Cultures can change. After all, I've watched the strait-laced, chaperoned, hard-working, polite society of the 1950s evolve into the profligate, hedonistic, lonely, abortion-loving nightmare of today. We changed ourselves because we read a few books and acted on a few fad ideas and then looked around and found ourselves in -- or near the borders of -- hell. Even if our life choices have kept us out of hell, we can all see it from where we are, and it's bigger and closer than ever.
Enacting a socialist agenda had no good effects in the Nordic utopias, and with the exception of Denmark, they have all rolled back many of the socialist programs and laws -- and many of the taxes, both open and hidden. Socialism didn't even work in those societies that seemed best suited for it; and socialism has had far worse effects in places like France and Italy and Spain.
The laws of economics can't be repealed by governments. Debunking Utopia shows that even the shining example of ideal socialism isn't real.

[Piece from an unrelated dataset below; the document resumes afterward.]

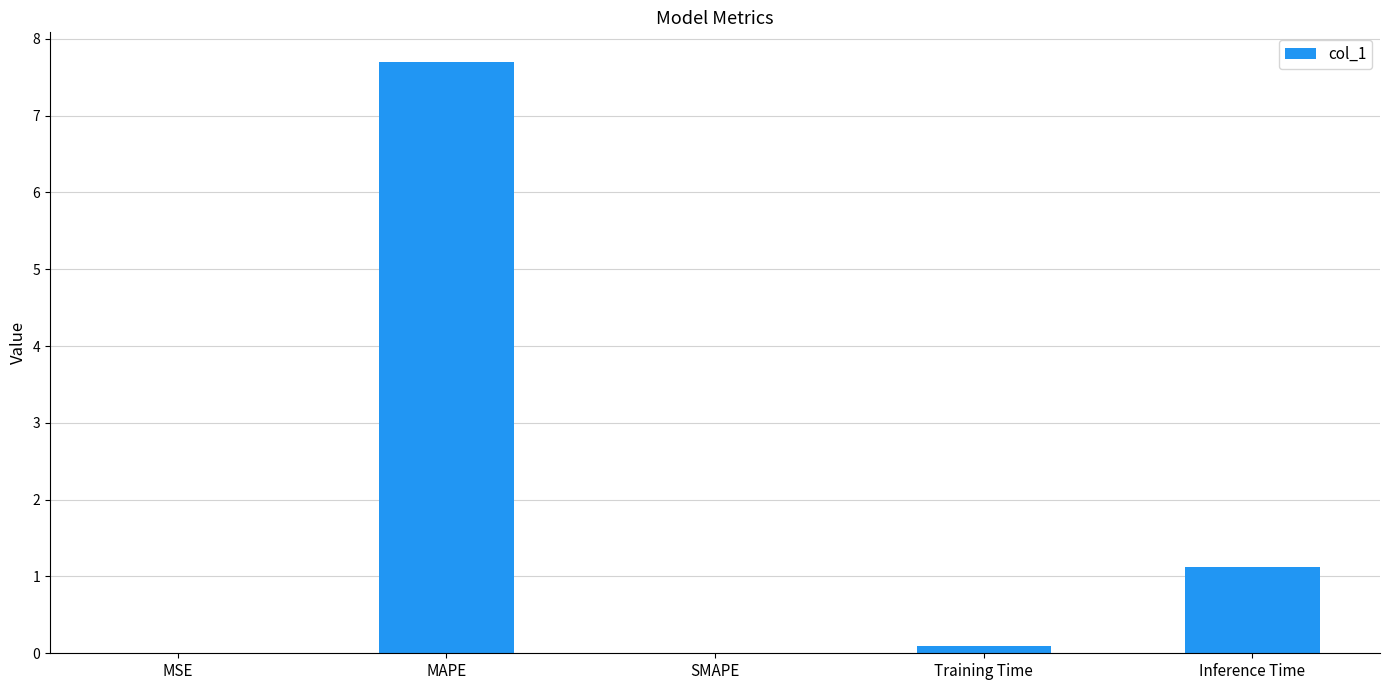

At which category does the chart reach its peak across all series?

MAPE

It was the strength of the pre-existing culture that propped up and concealed the failures of socialism.
We have problems that need addressing. ObamaCare is a cobbled-together nightmare -- but the goal of getting everyone fair access to health care, regardless of income or preexisting conditions, is the right one. Socialism across a whole economy is disastrous, as we've seen again and again. But using a largely free market to create enough surpluses that we can afford to weave a strong safety net can succeed.
We just need to have a Left that doesn't keep demanding more and more socialism regardless of outcome, and a Right that doesn't keep slamming the door in the face of the few socialist programs that make it possible to bear the capitalist system.

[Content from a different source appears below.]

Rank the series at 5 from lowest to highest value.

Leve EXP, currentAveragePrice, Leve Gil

Socialism as a few islands in a sea of capitalism has been the American way for half a century or more. The only argument is where the islands should be, and how large, and how to pay for them.
It's worth reading Nima Sanandaji, Debunking Utopia: Exposing the Myth of Nordic Socialism because there's a lot of excellent, reliable information in it, covering a broad array of topics.
Sanandaji is not a conservative, and he's uncomfortable, as I am, with the absolute hostility many conservatives have to any social program. (I cringe when conservative friends on Facebook speak as if all welfare recipients were freeloaders, because they should know -- most of them do know -- that this is untrue and unfair.)
But good science has no party and no ideology. He went where the data took him, as good (i.e., non-climate) scientists always do, and now he's telling us that whatever it is we're trying to accomplish, the Nordic countries are not evidence that socialism works.